В мечтах о швейной машинке - Бьянка Питцорно
А вот глава одного знатного семейства, адвокат Провера, для балов и прочих церемоний заказывал жене и обеим дочерям вечерние платья прямиком из Парижа – редкая экстравагантность, поскольку, как хорошо знали в городе, во всем остальном, включая собственный гардероб, адвокат Провера был крайне скуп, хотя и обладал одним из крупнейших в округе состояний. «С жиру бесятся», – вздыхала бабушка, в молодости служившая у родителей его жены, не менее богатых землевладельцев, выписавших для единственной дочери, Терезы, всё из того же Парижа огромное приданое, достойное наследницы какого-нибудь американского миллионера, и задаривших молодожёнов поистине королевскими подарками. Но их зять, видимо, готов был тратиться только на красоту и изящество женщин, а не свои собственные: как и прочие знатные синьоры, адвокат заказывал себе костюмы у местного портного-мужчины, работавшего совсем не так, как мы, – другие ткани, другой крой, другие способы отделки... Даже правила для подмастерьев – и те другие. Женщины в «мужской» области не работали – уж и не знаю почему, но эта традиция уходила вглубь веков: вероятно, благопристойность не позволяла им касаться мужских тел, даже для того, чтобы снять мерки. В общем, это были два совершенно разных мира.
Грамоты бабушка не знала: в детстве школа казалась ей непозволительной роскошью, так что научить меня читать она попросту не могла, как бы ни хотела. С другой стороны, мне в любом случае пришлось бы помогать ей, посвящая всё своё время работе, – ведь альтернативой, о чём она мне постоянно напоминала, был сиротский приют, где я, конечно, научилась бы читать и писать, но жила бы при этом, как в тюрьме, часто простужалась, ела плохо и мало, а после, в четырнадцать, когда меня выставили бы на улицу, только и могла бы, что наняться в прислуги.
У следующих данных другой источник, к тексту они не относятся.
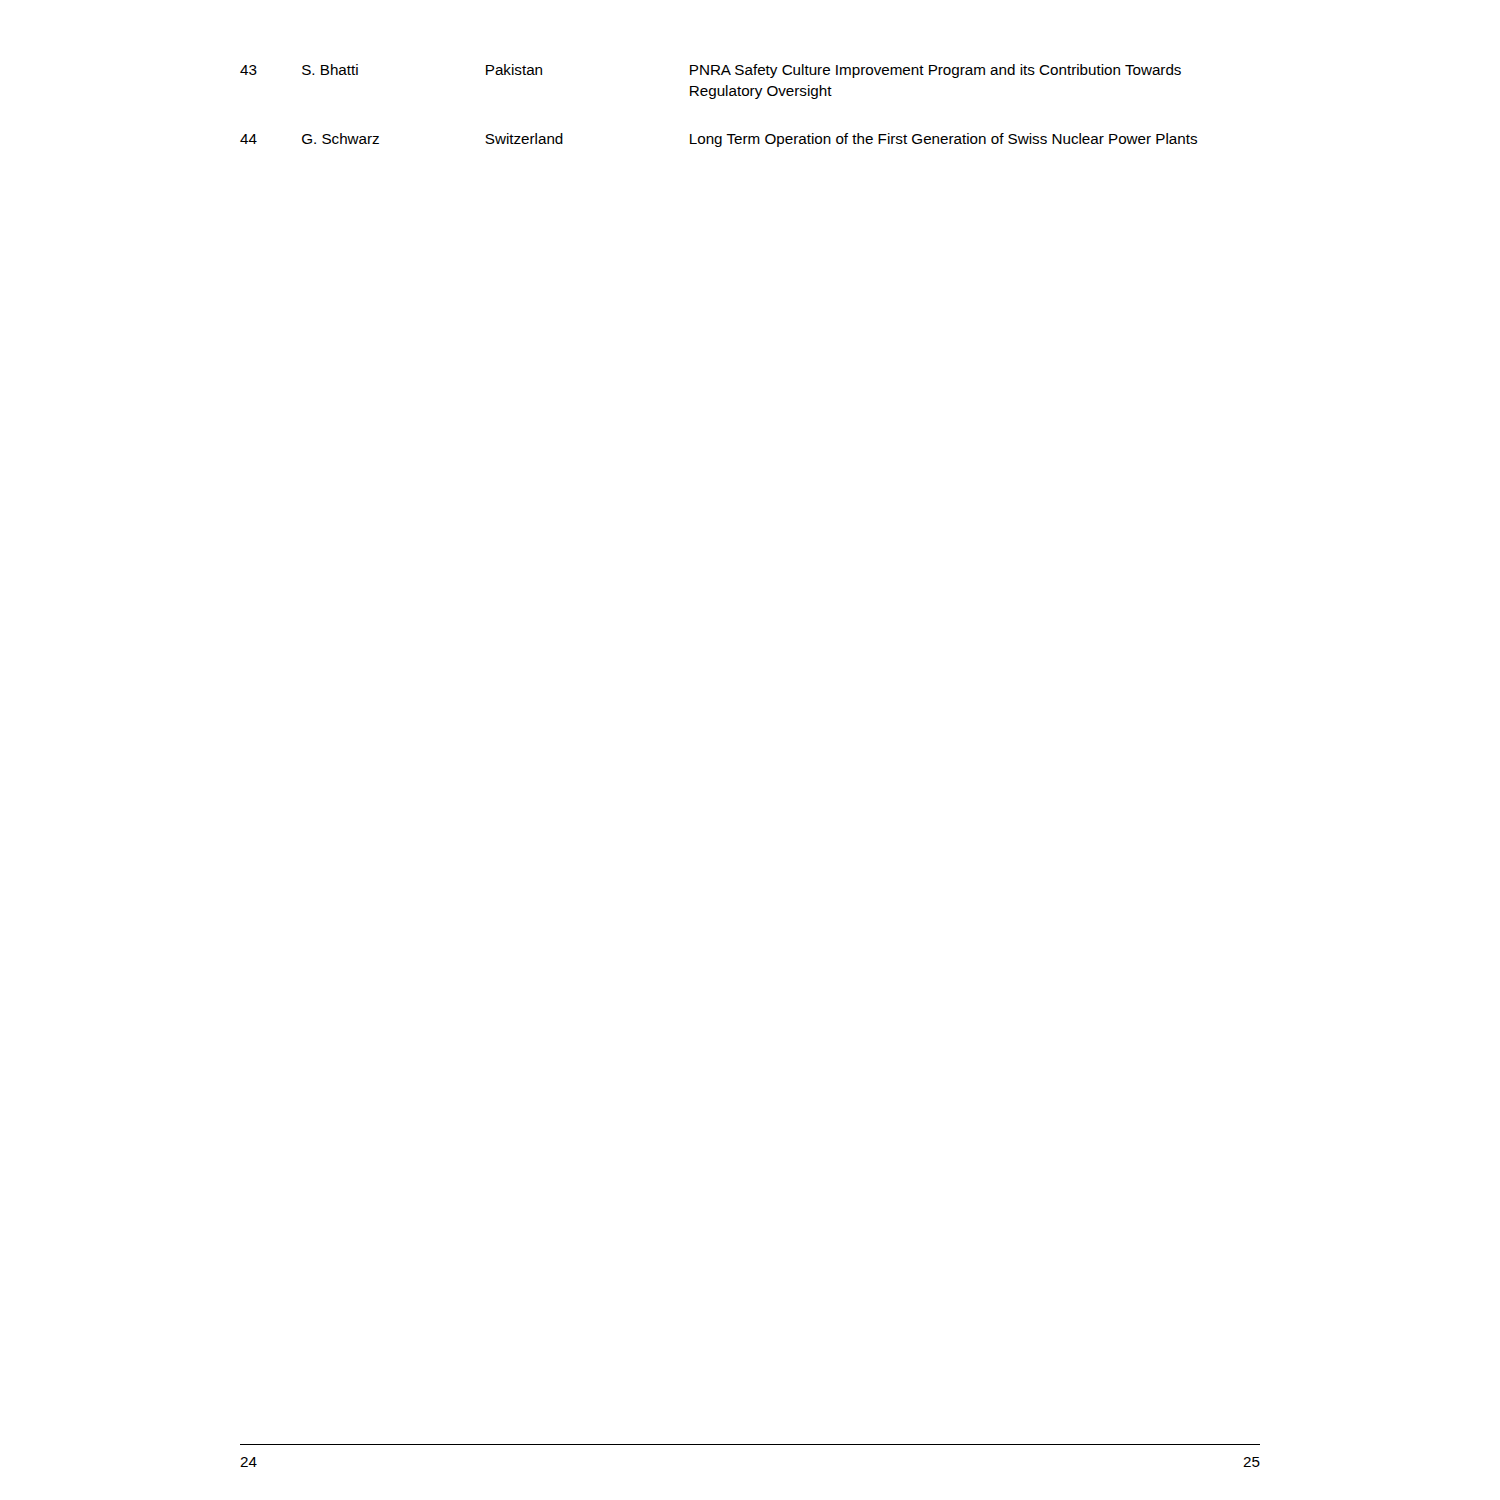| 43 | S. Bhatti | Pakistan | PNRA Safety Culture Improvement Program and its Contribution Towards Regulatory Oversight |
| 44 | G. Schwarz | Switzerland | Long Term Operation of the First Generation of Swiss Nuclear Power Plants |
24 25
Но жить в чужом доме... Руки, вечно озябшие от холодной воды или обожжённые кастрюлями и утюгами, да ещё подчинение, ежесекундное подчинение хозяевам, в любое время дня и ночи, без перспектив и надежд на лучшее? Обучившись профессии, я могла ни от кого не зависеть. Хотя больше всего (как она призналась мне много лет спустя, незадолго до смерти) бабушка боялась, что, нанявшись в служанки и ночуя под одной крышей с семьёй хозяина, я бы подверглась домогательствам – его самого или его сыновей.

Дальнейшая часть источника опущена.